Re: Bob Dylan

#1064025  | PERMALINK

bullschuetz

Registriert seit: 16.12.2008

Beiträge: 2,238

FriedrichSchlagt mich ein drittes mal tot, aber John Wesley Harding …

Ich schätze, Du kommst schon wieder mit dem Leben davon. Klar ist die Platte karg, klar ist sie nicht geschmeidig, klar „rockt“ sie nicht (Bass und Schlagzeug sind grandios schluffig). Mit den Attributen komme ich gut klar – und führe „karg“ selber auf der Liste meiner Gründe, weshalb ich JWH phantastisch finde: ein faszinierender Fall von „weniger ist mehr“. Und um Dir auch mal einen Grund zu geben, mich totzuschlagen: Ich ziehe die originale Watchtower-Version der Hendrix-Fassung vor – eine beängstigend einsame Endzeitlandschaft, durch die ein schneidender Mundharmonikawind pfeift, da wächst nichts mehr, bloß noch ein paar Tumbleweed-Büsche torkeln vorüber. Groß. Mir sagt da Hendrix mit vielen „Worten“ (Noten, Effekten, Hakenschlägen) weniger, auch wenn ich seine Aufnahme hoch schätze. Bei Dylan passt für mich die karge Musik perfekt zu diesem Text, der so vieles andeutet und so vieles verschweigt, so vieles evoziert und so vieles offen lässt. „Etwas zu wenig Musik“? Ja, eher wenig. Ich verstehe Deinen Vorbehalt. Bloß teile ich ihn nicht.

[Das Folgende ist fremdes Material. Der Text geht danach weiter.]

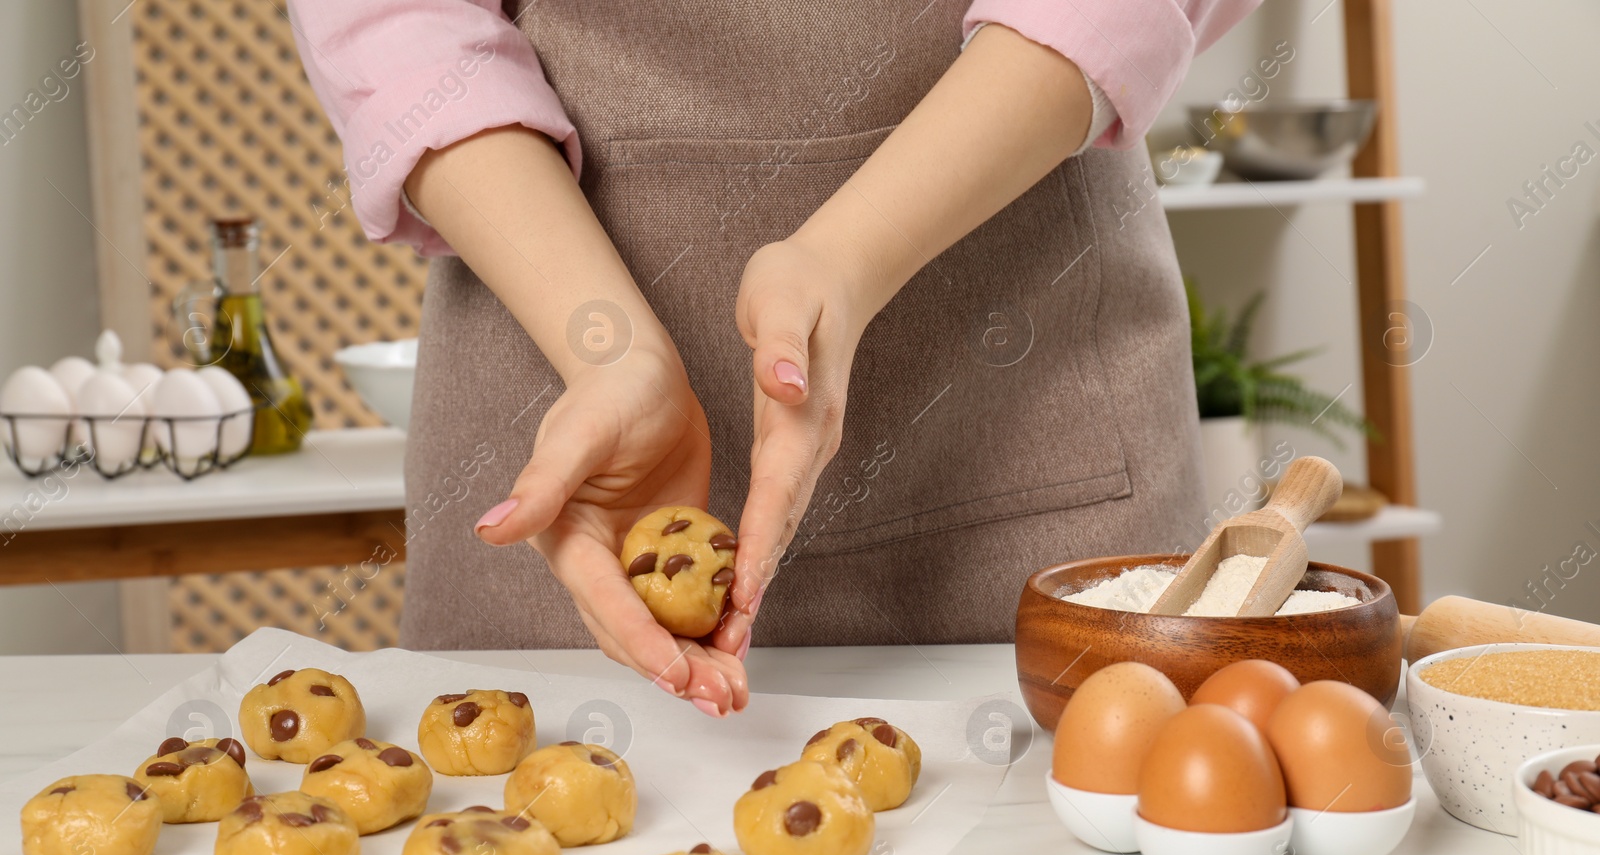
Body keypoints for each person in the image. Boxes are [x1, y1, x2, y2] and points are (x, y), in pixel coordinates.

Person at [289, 0, 1258, 717]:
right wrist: (609, 351)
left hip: (1026, 421)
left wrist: (851, 256)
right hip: (566, 429)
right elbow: (396, 23)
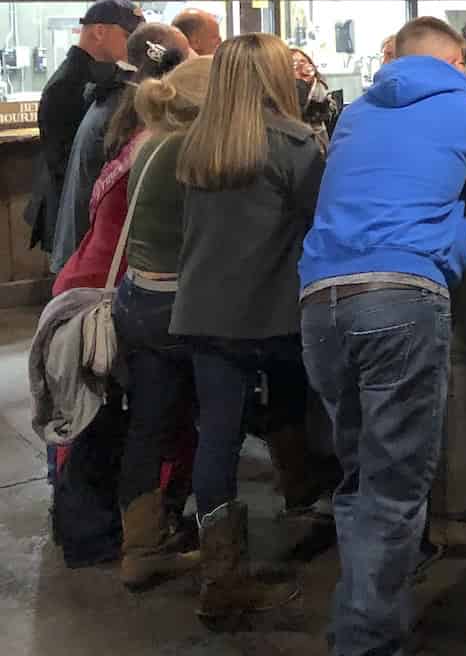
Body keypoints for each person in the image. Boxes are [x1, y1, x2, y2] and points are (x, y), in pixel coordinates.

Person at [300, 17, 466, 656]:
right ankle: (365, 642)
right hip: (402, 295)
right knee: (394, 492)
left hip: (320, 302)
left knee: (360, 479)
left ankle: (365, 610)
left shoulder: (357, 113)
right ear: (454, 64)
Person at [173, 33, 327, 623]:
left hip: (201, 312)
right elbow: (323, 220)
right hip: (271, 313)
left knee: (218, 437)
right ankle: (307, 502)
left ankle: (223, 577)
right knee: (303, 405)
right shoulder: (293, 145)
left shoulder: (198, 144)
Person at [112, 57, 214, 592]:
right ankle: (227, 552)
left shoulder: (151, 141)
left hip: (138, 299)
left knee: (149, 427)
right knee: (221, 422)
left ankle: (142, 547)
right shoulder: (194, 149)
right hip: (180, 307)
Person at [52, 24, 189, 295]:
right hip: (102, 284)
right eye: (187, 57)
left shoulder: (118, 104)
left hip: (85, 268)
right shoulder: (149, 132)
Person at [26, 0, 143, 254]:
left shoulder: (101, 75)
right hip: (71, 211)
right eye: (128, 36)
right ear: (99, 31)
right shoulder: (67, 84)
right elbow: (63, 161)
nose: (134, 44)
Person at [290, 47, 342, 146]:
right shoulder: (288, 92)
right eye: (294, 63)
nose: (300, 67)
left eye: (303, 61)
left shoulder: (320, 88)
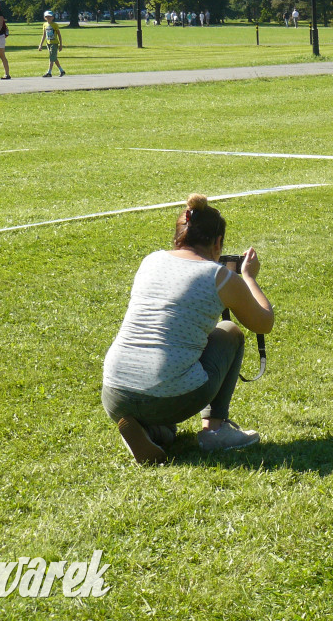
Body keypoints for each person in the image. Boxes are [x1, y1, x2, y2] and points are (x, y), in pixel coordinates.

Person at [101, 194, 275, 464]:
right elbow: (263, 322)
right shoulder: (219, 276)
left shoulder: (150, 261)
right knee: (229, 331)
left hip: (114, 392)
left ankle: (149, 431)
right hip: (168, 394)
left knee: (168, 431)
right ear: (218, 243)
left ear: (178, 235)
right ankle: (215, 430)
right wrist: (249, 277)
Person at [37, 10, 65, 77]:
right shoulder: (45, 25)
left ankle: (49, 72)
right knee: (53, 57)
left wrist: (61, 45)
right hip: (48, 43)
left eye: (50, 16)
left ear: (52, 17)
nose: (48, 18)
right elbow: (44, 35)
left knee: (51, 57)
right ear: (45, 17)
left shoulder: (55, 25)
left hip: (54, 43)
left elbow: (59, 35)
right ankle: (61, 70)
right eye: (47, 17)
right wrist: (40, 44)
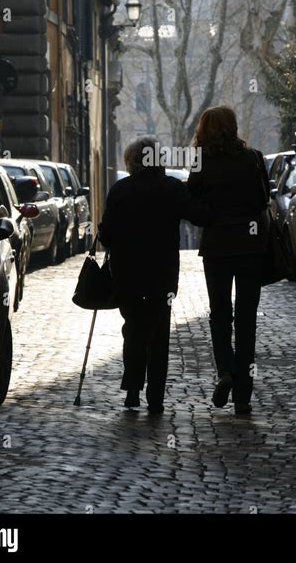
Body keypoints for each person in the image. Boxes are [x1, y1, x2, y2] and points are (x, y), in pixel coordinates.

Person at [98, 136, 213, 415]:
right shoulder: (172, 188)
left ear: (132, 161)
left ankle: (133, 389)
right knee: (159, 332)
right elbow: (198, 215)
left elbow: (106, 235)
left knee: (133, 328)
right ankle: (156, 397)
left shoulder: (120, 190)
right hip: (162, 274)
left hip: (127, 273)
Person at [187, 107, 270, 416]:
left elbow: (191, 203)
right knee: (247, 320)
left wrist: (210, 216)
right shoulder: (253, 158)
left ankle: (225, 369)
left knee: (220, 315)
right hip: (250, 247)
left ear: (204, 130)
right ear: (233, 127)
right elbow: (263, 199)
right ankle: (243, 397)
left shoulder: (200, 161)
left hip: (217, 247)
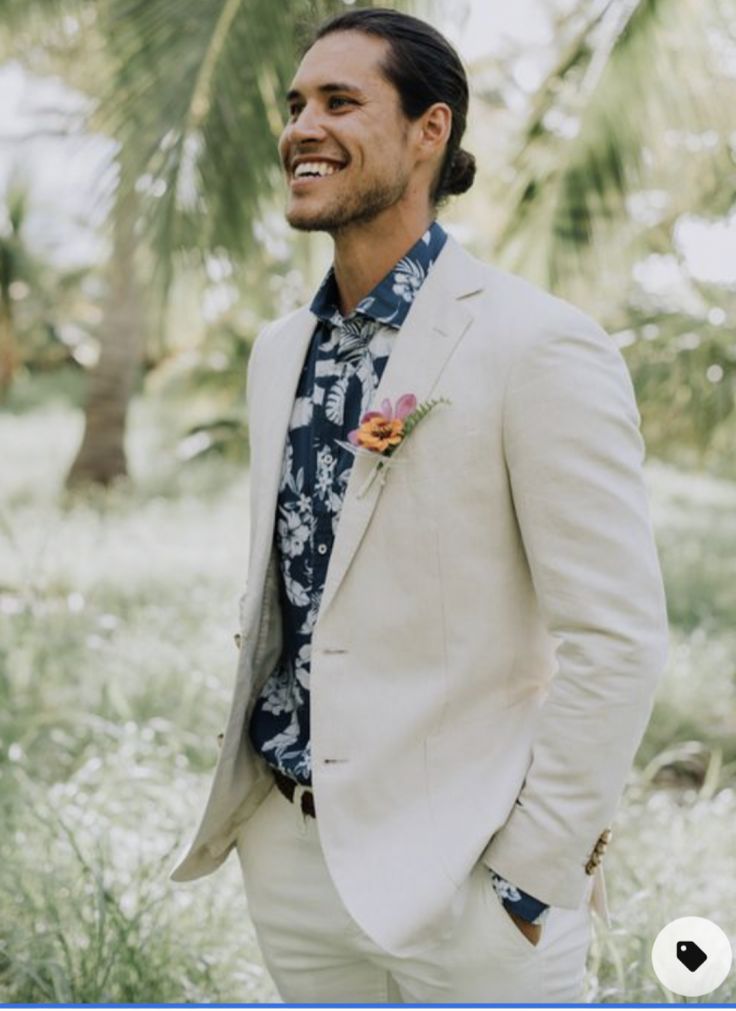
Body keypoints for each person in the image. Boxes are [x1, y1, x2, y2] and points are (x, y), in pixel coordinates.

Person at [171, 7, 669, 1003]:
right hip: (289, 853)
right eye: (297, 103)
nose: (302, 125)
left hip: (465, 885)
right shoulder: (279, 354)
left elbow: (616, 636)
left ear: (428, 131)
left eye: (340, 102)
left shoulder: (535, 344)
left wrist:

FriedrichBlood On The Tracks. Authentisches, Bekenntnishaftes.

Ich weiß nicht, ob ich dieser Beschreibung trauen soll. Klar, es gibt Lieder, die danach schreien, so gelesen zu werden. Klar, Dylans schnoddrige Behauptung, dass das in Wahrheit bloß vertonte Kurzgeschichten von Tschechow seien, ist wohl auch eine Finte. Und doch: Wenn man BOTT rein als Bekenntnis-Platte, als Authentizitäts-Ausbruch beschreibt, greift das für mich zu kurz und schneidet die Faszination ab, die von der Platte ausgeht: Mir erscheint sie grade als meisterhaftes Spiel mit Authentizität und Brechung, Autobiographischem und Fiktionalen, das irisiert zwischen diesen Polen, fast ist die Platte ein Lehrstück darüber, wie man Autobiographisches als Startrampe nutzen kann fürs Rollenspiel und wie man das Rollenspiel mit Autobiographischem aufladen kann. Versuch mal zu packen, worum es in Tangled up in Blue geht – erzählen da überhaupt alle Strophen von derselben Frau? Wie passen da die Zeitebenen zusammen und passen die alle in ein Leben? Ist das eine Erzählung oder sind es Erzählungen?

Grundsätzlich misstraue ich immer der Gleichsetzung des „Ich“ eines Songs mit dem Ich des Sängers. In BOTT steckt doch mehr Vexier- ujnd Rollenspiel als die gängige Deutung, dass Dylan da mal so richtig sein Herz ausgeschüttet habe, nahe legt.

FriedrichEs ist schwer, zu einer wirklich eigenen Einschätzung von Bob Dylans Alben zu kommen. Kaum ein Musiker ist wohl so kanonisiert wie Dylan und Alben wie BIABH und H61 oder auch JWH und BOTT gelten als so sakrosankte Kulturgüter, dass man sich denen gar nicht mehr unvoreingenommen nähern kann.

Das ist wohl wahr, weshalb ich Forumsmeinungen wie Deine, die wider den Stachel löcken, sehr anregend finde.